The foundations of the capital markets in Turkey were laid down during the 1980s. However, since then the development of the capital markets in Turkey has not been entirely satisfactory for a variety of reasons. Macroeconomic and political inconsistencies, the so-called shadow economy, high domestic debt stocks and real interest rates are some of the external factors that may obstruct the development of fully-fledged capital markets with sufficient depth in the country. In addition to these external factors, the market also suffered from more specific securities-related problems, such as lack of a corporate and individual investor platform and lack of diversity in the capital market instruments.

However, present conditions indicate that the Turkish capital markets are poised to emerge. The high-standard legal framework of the capital markets in Turkey, along with the well-operating institutional structure of the Turkish Capital Markets Board (“CMB”) enable the Turkish capital markets to have great potential for new developments that will lead to an increase in investment. Recent developments such as the renewal of private pension funds also bolster the liquidity of the markets in Turkey. Finally, the sheer possibility of Turkey acceding to the European Union has triggered an influx in foreign capital. The proposed accession of Turkey to the EU requires harmonization of domestic legislation with the EU legislation in many areas, including capital markets. The basis for the accession negotiations are laid down in a document called Negotiation Framework for Turkey dated October 2005. On 3 October 2005, the negotiations were symbolically launched and, on 20 October 2005, the screening was opened for some of the 35 chapter headings. Screening is the formal process of examination of the entire body of the laws of the EU (that is known as acquis communautaire and includes all the treaties, regulations and directives passed by the European institutions as well as judgments, ) by the Commission in order to identify with, and explain to, the Turkish authorities the legal frameworks and administrative capacities that need to be adapted so as to apply EU law as a Member State. The screening will be conducted in two stages. During the first stage, the Commission would explain its acquis to Turkey, while in the second stage it would be Turkey’s turn to explain its laws. The screening process is scheduled to take about a year to complete and will be followed by negotiations between the Commission and Turkey on a chapter-by-chapter basis.2

While the regulatory authorities in the Turkish capital markets are working on integration to the EU legislation, the EU legislation is leading the way to a harmonized capital market within the EU member states. It is assumed that an integrated capital market throughout the EU would decrease the cost of capital and transaction costs, as a result growth in the market will be achieved and unemployment reduced.

Representatives of the CMB foresee that amendments to primary and secondary capital markets legislation for the purposes of integration with the EU legislation will be completed by yearend 2005. The Capital Markets Law (“Law”) is the main piece of legislation regulating capital markets in Turkey. In turn, the CMB is the independent government authority regulating and monitoring the capital market activities through issuance of regulations and communiqués, which are in line with the Law.

Integration of Capital Markets Law with the EU Legislation

The Council of Ministers decision dated 24 June 2003 sets out the primary steps that are required in many areas, as well as in the capital markets, for adoption of the EU legislation. According to this decision of the Council of Ministers, harmonization of the capital markets legislation, especially in the area of financial services, will be among the main objectives of the regulatory authorities. This will be followed by the strengthening of supervision powers of the regulatory bodies, resulting in structural independence.

━━━━━━━━━━━━━━━━

:: What to do ::
Condense the paragraph of the passage on Turkish capital markets that begins "The foundations of the capital markets in Turkey" into a shorter version that keeps its main facts. The records come from a separate source.

━━━━━━━━━━━━━━━━

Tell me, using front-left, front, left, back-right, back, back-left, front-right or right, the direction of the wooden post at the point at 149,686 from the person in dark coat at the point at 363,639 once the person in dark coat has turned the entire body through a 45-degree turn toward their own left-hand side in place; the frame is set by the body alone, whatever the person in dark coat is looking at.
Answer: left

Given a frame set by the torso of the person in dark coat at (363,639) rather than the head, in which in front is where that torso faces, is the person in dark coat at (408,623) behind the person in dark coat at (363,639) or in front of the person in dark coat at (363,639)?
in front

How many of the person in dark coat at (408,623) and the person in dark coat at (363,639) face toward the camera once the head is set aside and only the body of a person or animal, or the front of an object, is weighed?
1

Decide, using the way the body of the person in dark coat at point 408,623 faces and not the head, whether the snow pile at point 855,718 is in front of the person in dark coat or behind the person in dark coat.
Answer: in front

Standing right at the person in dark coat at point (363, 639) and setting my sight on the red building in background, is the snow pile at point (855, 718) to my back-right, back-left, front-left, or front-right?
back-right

━━━━━━━━━━━━━━━━

:: Answer to this exercise ::
Turkey's capital markets were founded in the 1980s, but their development since then has not been fully satisfactory. External obstacles include macroeconomic and political inconsistencies, the shadow economy, and high domestic debt stocks and real interest rates. The market has also had securities-specific problems: it has lacked a corporate and individual investor platform and a diverse range of capital market instruments.